New study led by Jennifer Tjia to focus on training health care providers to recognize, overcome implicit bias

  Jennifer Tjia, MD
 

Jennifer Tjia, MD

In partnership with the Worcester community, researchers at UMass Medical School are launching an intervention to reduce health disparities in hypertension control among minority and lower socioeconomic status patients by training health care providers to be more conscious of their own implicit biases while treating them.

“Accumulating evidence shows that well-meaning providers can harbor implicit biases that affect patient interactions, clinical decision-making, and health outcomes,” said Jennifer Tjia, MD, MSCE, associate professor of quantitative health sciences, and principal investigator of Community-engaged Simulation Training for Blood Pressure Control (CONSULT-BP), which will focus on medical residents and nurse practitioner students. “Implicit bias is the attitude or emotion that occurs when individuals unconsciously and without personal awareness classify others as a member of a group and apply stereotypes.”
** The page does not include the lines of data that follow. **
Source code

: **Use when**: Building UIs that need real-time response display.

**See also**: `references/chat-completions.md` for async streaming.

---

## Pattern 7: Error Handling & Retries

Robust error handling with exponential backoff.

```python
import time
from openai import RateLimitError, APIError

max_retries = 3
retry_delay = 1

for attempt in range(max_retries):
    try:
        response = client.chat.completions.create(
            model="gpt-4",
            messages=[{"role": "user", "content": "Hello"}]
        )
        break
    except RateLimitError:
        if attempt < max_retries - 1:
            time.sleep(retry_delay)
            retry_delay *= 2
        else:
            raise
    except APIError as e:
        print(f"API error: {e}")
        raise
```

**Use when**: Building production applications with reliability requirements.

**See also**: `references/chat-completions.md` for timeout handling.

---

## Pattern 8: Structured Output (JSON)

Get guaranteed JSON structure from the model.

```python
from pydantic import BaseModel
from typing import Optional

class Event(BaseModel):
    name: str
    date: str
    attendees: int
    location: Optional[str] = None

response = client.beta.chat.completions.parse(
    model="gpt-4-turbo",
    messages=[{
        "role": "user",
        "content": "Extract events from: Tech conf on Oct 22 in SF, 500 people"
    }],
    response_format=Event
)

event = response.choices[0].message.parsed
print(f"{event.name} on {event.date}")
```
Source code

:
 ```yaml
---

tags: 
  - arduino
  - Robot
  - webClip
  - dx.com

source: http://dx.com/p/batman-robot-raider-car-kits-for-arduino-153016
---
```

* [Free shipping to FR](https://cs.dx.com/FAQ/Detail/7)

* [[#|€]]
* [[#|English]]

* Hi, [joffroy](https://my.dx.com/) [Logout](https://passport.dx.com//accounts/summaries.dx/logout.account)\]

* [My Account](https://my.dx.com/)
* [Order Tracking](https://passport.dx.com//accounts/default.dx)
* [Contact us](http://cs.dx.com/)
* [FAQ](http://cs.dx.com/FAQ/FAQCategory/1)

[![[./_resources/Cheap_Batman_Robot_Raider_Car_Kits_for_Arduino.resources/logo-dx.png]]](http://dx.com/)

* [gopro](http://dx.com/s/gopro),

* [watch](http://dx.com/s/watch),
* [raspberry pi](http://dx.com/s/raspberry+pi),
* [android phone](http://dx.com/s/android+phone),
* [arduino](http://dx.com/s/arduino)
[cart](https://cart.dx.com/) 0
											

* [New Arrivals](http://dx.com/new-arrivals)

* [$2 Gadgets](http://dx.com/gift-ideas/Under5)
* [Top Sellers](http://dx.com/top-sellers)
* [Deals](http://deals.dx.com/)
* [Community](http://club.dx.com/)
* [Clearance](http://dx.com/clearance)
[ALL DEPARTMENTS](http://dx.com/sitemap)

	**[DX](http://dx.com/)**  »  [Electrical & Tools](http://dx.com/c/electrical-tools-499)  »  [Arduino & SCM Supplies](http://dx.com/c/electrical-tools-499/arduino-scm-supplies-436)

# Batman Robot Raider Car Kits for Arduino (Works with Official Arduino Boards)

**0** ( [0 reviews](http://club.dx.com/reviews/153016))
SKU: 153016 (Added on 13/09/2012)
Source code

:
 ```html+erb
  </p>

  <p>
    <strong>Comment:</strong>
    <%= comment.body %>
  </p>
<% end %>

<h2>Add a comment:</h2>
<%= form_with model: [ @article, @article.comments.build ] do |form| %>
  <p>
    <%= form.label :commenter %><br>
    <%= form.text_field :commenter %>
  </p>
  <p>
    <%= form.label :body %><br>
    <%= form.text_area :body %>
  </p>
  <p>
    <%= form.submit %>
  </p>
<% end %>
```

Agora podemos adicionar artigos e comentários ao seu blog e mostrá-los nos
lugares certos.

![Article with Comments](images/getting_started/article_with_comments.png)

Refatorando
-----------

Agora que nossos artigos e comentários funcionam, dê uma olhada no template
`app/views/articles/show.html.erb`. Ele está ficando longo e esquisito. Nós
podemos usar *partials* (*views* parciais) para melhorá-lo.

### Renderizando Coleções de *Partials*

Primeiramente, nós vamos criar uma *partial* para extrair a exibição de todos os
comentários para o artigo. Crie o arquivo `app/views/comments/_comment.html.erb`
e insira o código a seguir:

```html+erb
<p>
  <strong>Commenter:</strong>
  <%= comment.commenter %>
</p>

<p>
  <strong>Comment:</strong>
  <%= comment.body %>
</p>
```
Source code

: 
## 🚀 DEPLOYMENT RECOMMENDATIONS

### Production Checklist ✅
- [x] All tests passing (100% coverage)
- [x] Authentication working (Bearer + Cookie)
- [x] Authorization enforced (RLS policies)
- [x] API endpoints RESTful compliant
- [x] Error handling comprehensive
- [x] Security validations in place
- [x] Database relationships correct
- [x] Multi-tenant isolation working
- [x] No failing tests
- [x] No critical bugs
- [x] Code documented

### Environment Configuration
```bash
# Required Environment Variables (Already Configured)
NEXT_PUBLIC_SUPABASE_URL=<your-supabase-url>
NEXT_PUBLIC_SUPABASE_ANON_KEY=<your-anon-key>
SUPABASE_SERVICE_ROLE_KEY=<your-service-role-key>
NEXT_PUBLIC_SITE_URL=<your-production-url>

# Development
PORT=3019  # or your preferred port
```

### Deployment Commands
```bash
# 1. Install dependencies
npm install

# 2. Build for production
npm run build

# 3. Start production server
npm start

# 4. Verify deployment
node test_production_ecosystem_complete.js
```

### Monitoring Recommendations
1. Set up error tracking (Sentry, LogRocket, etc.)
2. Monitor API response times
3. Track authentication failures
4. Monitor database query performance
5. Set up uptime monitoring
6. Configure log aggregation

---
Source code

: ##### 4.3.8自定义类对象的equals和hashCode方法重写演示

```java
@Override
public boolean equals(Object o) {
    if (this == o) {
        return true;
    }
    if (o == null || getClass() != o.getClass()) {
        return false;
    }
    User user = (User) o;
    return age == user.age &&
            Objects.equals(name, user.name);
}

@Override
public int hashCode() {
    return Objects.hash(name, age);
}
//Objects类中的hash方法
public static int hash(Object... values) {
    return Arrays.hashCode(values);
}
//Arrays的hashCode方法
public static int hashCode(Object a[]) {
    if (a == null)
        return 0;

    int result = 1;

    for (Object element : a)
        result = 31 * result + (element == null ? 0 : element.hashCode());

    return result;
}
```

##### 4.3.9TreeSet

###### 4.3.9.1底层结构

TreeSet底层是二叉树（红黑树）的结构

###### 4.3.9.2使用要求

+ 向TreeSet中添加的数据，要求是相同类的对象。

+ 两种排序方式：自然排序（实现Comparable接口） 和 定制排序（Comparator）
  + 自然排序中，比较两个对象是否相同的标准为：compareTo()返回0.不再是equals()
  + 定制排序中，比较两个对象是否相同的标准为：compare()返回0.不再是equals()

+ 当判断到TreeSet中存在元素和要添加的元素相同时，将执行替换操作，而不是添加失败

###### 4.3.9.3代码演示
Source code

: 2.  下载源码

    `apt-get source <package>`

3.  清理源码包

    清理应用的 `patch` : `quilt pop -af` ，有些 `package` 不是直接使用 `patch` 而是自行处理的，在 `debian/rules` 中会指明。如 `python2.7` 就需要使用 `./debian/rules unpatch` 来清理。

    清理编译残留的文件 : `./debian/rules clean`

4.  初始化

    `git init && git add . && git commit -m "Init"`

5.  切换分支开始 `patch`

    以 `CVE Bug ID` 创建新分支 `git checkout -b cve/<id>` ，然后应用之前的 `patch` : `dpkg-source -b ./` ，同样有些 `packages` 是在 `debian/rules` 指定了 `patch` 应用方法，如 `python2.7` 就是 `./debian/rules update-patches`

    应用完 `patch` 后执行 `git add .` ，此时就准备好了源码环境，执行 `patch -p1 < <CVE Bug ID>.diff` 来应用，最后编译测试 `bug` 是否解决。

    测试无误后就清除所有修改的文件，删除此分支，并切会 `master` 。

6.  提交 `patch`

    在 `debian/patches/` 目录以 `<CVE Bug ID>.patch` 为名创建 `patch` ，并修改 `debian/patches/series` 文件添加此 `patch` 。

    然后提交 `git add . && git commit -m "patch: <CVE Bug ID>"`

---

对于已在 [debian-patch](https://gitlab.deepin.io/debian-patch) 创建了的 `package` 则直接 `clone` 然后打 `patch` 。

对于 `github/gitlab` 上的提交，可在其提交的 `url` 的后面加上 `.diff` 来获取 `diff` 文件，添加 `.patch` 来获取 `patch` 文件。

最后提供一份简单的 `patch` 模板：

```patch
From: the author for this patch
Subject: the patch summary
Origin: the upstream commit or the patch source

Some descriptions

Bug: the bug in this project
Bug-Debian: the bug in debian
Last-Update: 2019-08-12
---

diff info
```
Funded by a $3.8 million, 5-year grant from the National Institute of Minority Health and Health Disparities (NIMHD), the CONSULT-BP program will adapt and test a theory-based, awareness, exposure and skill-building intervention, applied in the safety of a simulation-based learning center, to improve providers’ interaction skills with patients from minority  groups and lower socioeconomic status. The trainees will come from the Graduate School of Nursing and the internal medicine and family medicine residencies. Intervention partners include the interprofessional Center for Experiential Learning and Simulation (iCELS), the Center for Health Impact (formerly Central Mass AHEC), the University of Washington and Project Implicit.

Dr. Tjia said community advisors will be hired to help design the training curriculum. The study team will use online self-assessments of implicit bias to raise clinicians’ bias self-awareness and to examine the effect of bias on knowledge and skill development. Community members will be hired to act as standardized patients to conduct face-to-face, simulated clinical encounters with medical residents and nurse practitioner students. The educational intervention is a program of two, 90-minute sessions, spaced 5 weeks apart that combine online learning with in-person skill and simulation practice.

To understand how much training is required to improve clinical skills and patient outcomes, researchers will assess the effect of CONSULT-BP by conducting two, sequential, randomized trials. The first will evaluate the effectiveness of one-time CONSULT training on outcomes, while the second will evaluate the effect of repeat, booster training on outcomes. The primary outcome for both trials will be patient blood pressure control. In all, more than 200 health care health care providers will undergo the training.

“The CONSULT-BP model of community-engaged medical education is important because it brings the community’s voice into the process of training the clinicians who will ultimately serve them. This has the potential to affect clinicians early in their training, which can potentially magnify clinical outcome effects to the lifespan of their health care delivery career.